ConclusionTo sum up, the personal experience of the social environment comes from the value judgment of various ideas, phenomena and events. Further, the identity gives individual the subjective of value system. This social construction process of identity could be a fierce competition, it always ongoing until death.
The psychoanalysis and culture theory both mention that the complexity and confusion through this competition, under the framework and influence of modernity. The personal experience could reflect the dominating characteristics contemporary social environment, especially when the power involved in the construction of social identity. However, it could affect individual experience the environment differently, in terms of the combination of identity. On the one hand, this could the root cause of social tearing. On the other hand, it could also be the basis of the diversity of social values. From one perspective, the study of cultural theory originated from the West, and it is difficult to completely abandon transcendental subjectivity. Adhering to the foundation of cultural pluralism provides an objective basis for better understanding of the different forms of society even at different times.
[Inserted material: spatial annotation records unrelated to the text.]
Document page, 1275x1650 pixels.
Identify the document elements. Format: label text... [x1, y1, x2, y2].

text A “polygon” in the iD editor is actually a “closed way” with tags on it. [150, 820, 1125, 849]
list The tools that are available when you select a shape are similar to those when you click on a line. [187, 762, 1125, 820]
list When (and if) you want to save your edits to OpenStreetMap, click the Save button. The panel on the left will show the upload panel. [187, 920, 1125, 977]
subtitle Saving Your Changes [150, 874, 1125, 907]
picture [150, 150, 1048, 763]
The social construction of identity as a process of change, it shows the instability of identity of each individual. The dichotomy fantasy of the eastern and western cultural circles, built on the basis that identity is a stable existence. However, the stability of the identity relies on relatively stable interrelationships. How can we be immune from the rampant and noisy social environment which surrounded by the fierce debate of modernity. Thus the culture itself has no distinct identity boundary (Hall, 1996). It could serve as a benchmark for measuring social environment. As a conscious individual, we should be aware of the plurality and plasticity of identity. On the one hand, the history has been suffering from the various identity based on certain superficial differences.
The extreme nationalist, racial discrimination and patriarchalism, those ideologies were criticised by structuralists a lot. These essentialist concepts still full of vitality, and they always have a negative effect on a variety of groups to experience the social environment. Identity itself can be a form of power discourse that is consistent with the contemporary social environment. As noted before, the identity has political. As noted before It is about how to organise political power and distribute political rights.